Which leads us to #5 – Read a lot. He says, “Many great writers have never read a book about writing” – well, for sure – but I think of a very laidback friend with an MA in English Lit (which he does not use in his personnel work in the defense department) but could expound at great length about the different paths the story line of “Lost” was going to take because there are only so many narrative forms. He could predict which characters were going to have to suffer, who might die, and how the series writers could finish off the entire series. I, not as well read, had no clue and just dopily watched the show, hoping for the best for the good guys – and the worst for the bad guys!!! This little entry notwithstanding, even with his MA, I think that I’m a better writer than he is. And, I must add, some of the smartest people I know didn’t get near college or university but are voracious readers. I wonder what their writing is like?

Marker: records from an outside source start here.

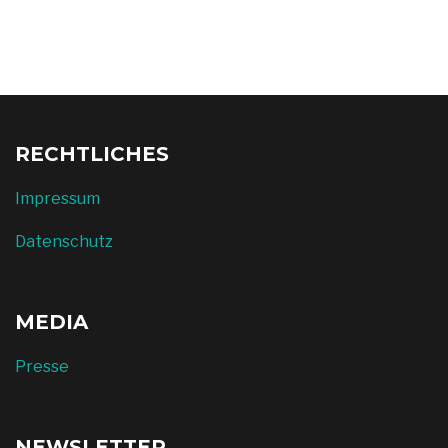
RECHTLICHES
Impressum
Datenschutz
MEDIA
Presse
NEWSLETTER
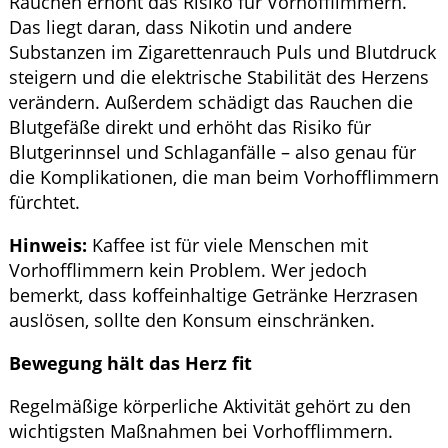
Rauchen erhöht das Risiko für Vorhofflimmern.
Das liegt daran, dass Nikotin und andere
Substanzen im Zigarettenrauch Puls und Blutdruck
steigern und die elektrische Stabilität des Herzens
verändern. Außerdem schädigt das Rauchen die
Blutgefäße direkt und erhöht das Risiko für
Blutgerinnsel und Schlaganfälle – also genau für
die Komplikationen, die man beim Vorhofflimmern
fürchtet.
Hinweis:
Kaffee ist für viele Menschen mit
Vorhofflimmern kein Problem. Wer jedoch
bemerkt, dass koffeinhaltige Getränke Herzrasen
auslösen, sollte den Konsum einschränken.
Bewegung hält das Herz fit
Regelmäßige körperliche Aktivität gehört zu den
wichtigsten Maßnahmen bei Vorhofflimmern.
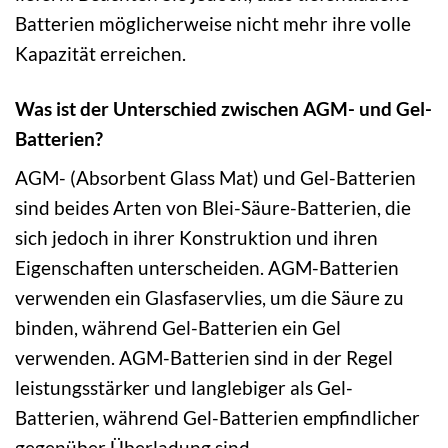
Batterien möglicherweise nicht mehr ihre volle
Kapazität erreichen.
Was ist der Unterschied zwischen AGM- und Gel-
Batterien?
AGM- (Absorbent Glass Mat) und Gel-Batterien
sind beides Arten von Blei-Säure-Batterien, die
sich jedoch in ihrer Konstruktion und ihren
Eigenschaften unterscheiden. AGM-Batterien
verwenden ein Glasfaservlies, um die Säure zu
binden, während Gel-Batterien ein Gel
verwenden. AGM-Batterien sind in der Regel
leistungsstärker und langlebiger als Gel-
Batterien, während Gel-Batterien empfindlicher
gegenüber Überladung sind.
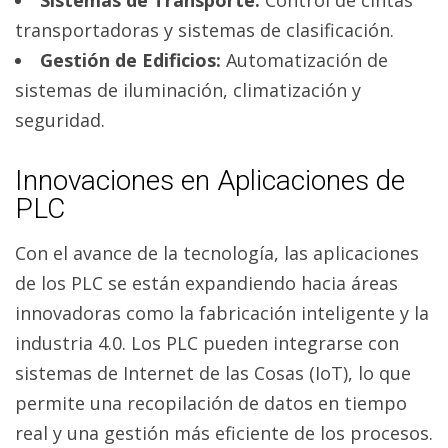
Sistemas de Transporte:
Control de cintas
transportadoras y sistemas de clasificación.
Gestión de Edificios:
Automatización de
sistemas de iluminación, climatización y
seguridad.
Innovaciones en Aplicaciones de
PLC
Con el avance de la tecnología, las aplicaciones
de los PLC se están expandiendo hacia áreas
innovadoras como la fabricación inteligente y la
industria 4.0. Los PLC pueden integrarse con
sistemas de Internet de las Cosas (IoT), lo que
permite una recopilación de datos en tiempo
real y una gestión más eficiente de los procesos.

Last rule, #6, Revising. Holy cow, how important is reading something over before hitting the send key? What has email taught us? Reading your emails before hitting “send” is vital to survival! Also, it boggles my mind when I’m reading one of the aforementioned trashy romance novels and find a typo like their/there. I assume many, many editors saw those words after the author wrote, read, rewrote and reread those very same words – and their family members, too. How can a simple misspelling make it through all that scrutiny? I (almost?) always reread my emails multiple times trying to ensure they make some sense. But as an old fogey I disagree with Pinker about twitter improving our writing today – I’m afraid that twitter might just be a big waste of time and really can’t improve anything but our own self-absorption.

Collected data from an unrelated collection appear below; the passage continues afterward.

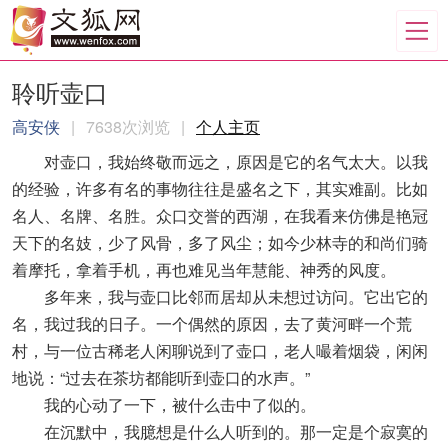
聆听壶口
高安侠
|
7638次浏览
|
个人主页
对壶口，我始终敬而远之，原因是它的名气太大。以我
的经验，许多有名的事物往往是盛名之下，其实难副。比如
名人、名牌、名胜。众口交誉的西湖，在我看来仿佛是艳冠
天下的名妓，少了风骨，多了风尘；如今少林寺的和尚们骑
着摩托，拿着手机，再也难见当年慧能、神秀的风度。
多年来，我与壶口比邻而居却从未想过访问。它出它的
名，我过我的日子。一个偶然的原因，去了黄河畔一个荒
村，与一位古稀老人闲聊说到了壶口，老人嘬着烟袋，闲闲
地说：“过去在茶坊都能听到壶口的水声。”
我的心动了一下，被什么击中了似的。
在沉默中，我臆想是什么人听到的。那一定是个寂寞的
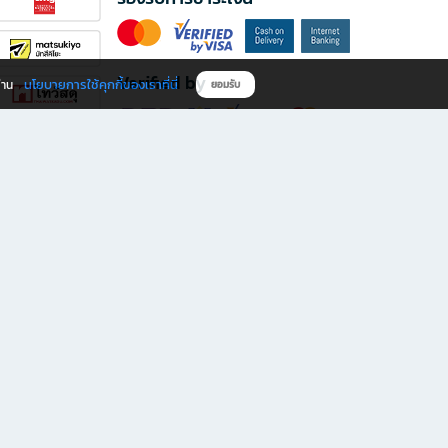
Verified by
นโยบายการใช้คุกกี้ของเราที่นี่
ผ่าน
ยอมรับ
ดาวน์โหลดแอป B2S
s มีทั้งหนังสือหลากหลายแนวและเครื่องเขียนคุณภาพ พร้อมสิทธิพิเศษที่ไม่ควรพลาด!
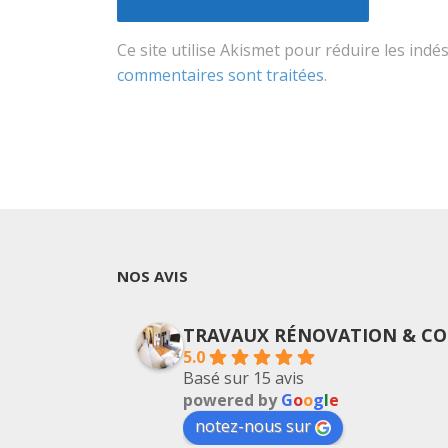
Ce site utilise Akismet pour réduire les indé
commentaires sont traitées
.
NOS AVIS
TRAVAUX RÉNOVATION & CO
5.0
Basé sur 15 avis
powered by
G
o
o
g
l
e
notez-nous sur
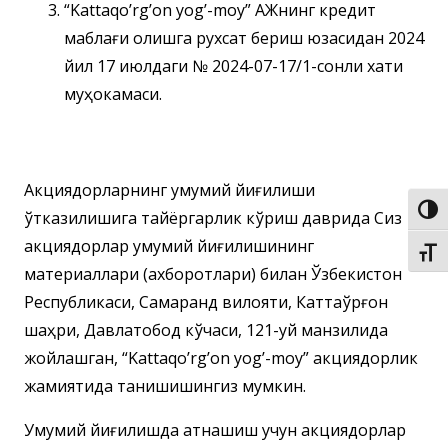
“Kattaqo’rg’on yog’-moy” АЖнинг кредит
маблағи олишга рухсат бериш юзасидан 2024
йил 17 июлдаги № 2024-07-17/1-сонли хати
муҳокамаси.
Акциядорларнинг умумий йиғилиши
Пере
ўтказилишига тайёргарлик кўриш даврида Сиз
акциядорлар умумий йиғилишининг
Пере
материаллари (ахборотлари) билан Ўзбекистон
Республикаси, Самарқанд вилояти, Каттақўрғон
шаҳри, Давлатобод кўчаси, 121-уй манзилида
жойлашган, “Kattaqo’rg’on yog’-moy” акциядорлик
жамиятида танишишингиз мумкин.
Умумий йиғилишда қатнашиш учун акциядорлар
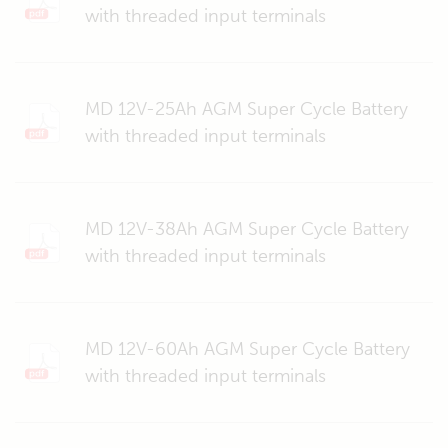
with threaded input terminals
MD 12V-25Ah AGM Super Cycle Battery
with threaded input terminals
MD 12V-38Ah AGM Super Cycle Battery
with threaded input terminals
MD 12V-60Ah AGM Super Cycle Battery
with threaded input terminals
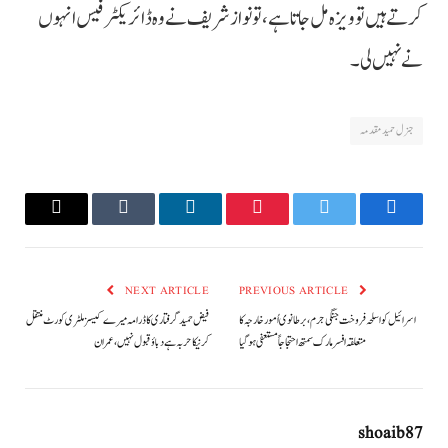
کرتے ہیں تو ویزہ مل جاتا ہے، تو نواز شریف نے وہ ڈائریکٹر فیس انہوں
نے نہیں لی۔
جنرل حمید مقدمہ
Email
Tumblr
LinkedIn
Pinterest
Twitter
Facebook
NEXT ARTICLE
PREVIOUS ARTICLE
اسرائیل کو اسلحہ فروخت جنگی جرم، برطانوی اُمور خارجہ کا
فیض حمید گرفتاری کا ڈرامہ میرے کیسز ملٹری کورٹ منتقل
متعلقہ افسر مارک سمتھ احتجاجاً مستعفی ہو گیا
کرنیکا حربہ ہےدباؤ قبول نہیں، عمران
shoaib87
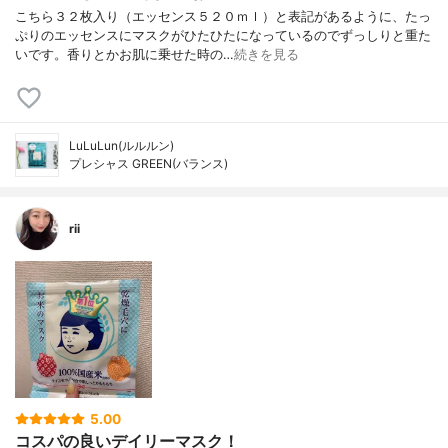
こちら３２枚入り（エッセンス５２０ｍｌ）と表記があるように、たっ
ぷりのエッセンスにマスクがひたひたになっているのでずっしりと重た
いです。香りとかお肌に乗せた時の…
続きを見る
LuLuLun(ルルルン)
プレシャス GREEN(バランス)
rii
5.00
コスパの良いデイリーマスク！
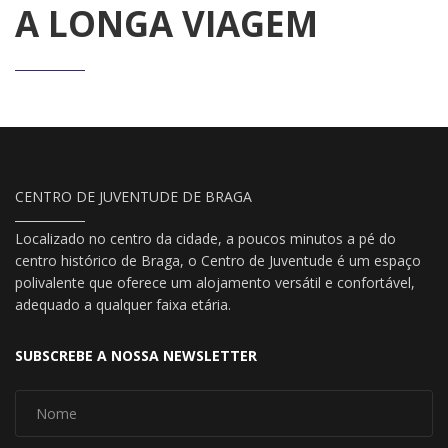
A LONGA VIAGEM
CENTRO DE JUVENTUDE DE BRAGA
Localizado no centro da cidade, a poucos minutos a pé do
centro histórico de Braga, o Centro de Juventude é um espaço
polivalente que oferece um alojamento versátil e confortável,
adequado a qualquer faixa etária.
SUBSCREBE A NOSSA NEWSLETTER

So Pinker, as a cognitive scientist and linguist, studies this aspect of the human communication condition at Harvard. I just talk a lot and write a little. I agree with his points for the most part and really, really take heart in knowing there are still American English speakers who don’t care for the easy slangy, loose, messy way of using English. Current examples: “I could care less” when really you couldn’t, “Me and Jim are going to the store” (argh!), and the classic “irregardless”, among hundreds of others. I’m happy to not be alone in emphasizing it’s important to be understood and to respect some of the rules of grammar that help us communicate.
Did you ever think that selfie photos and “Me and Jim” construction came into popularity around the same time? How self-absorbed are we? (And who am I to talk – blog queen?)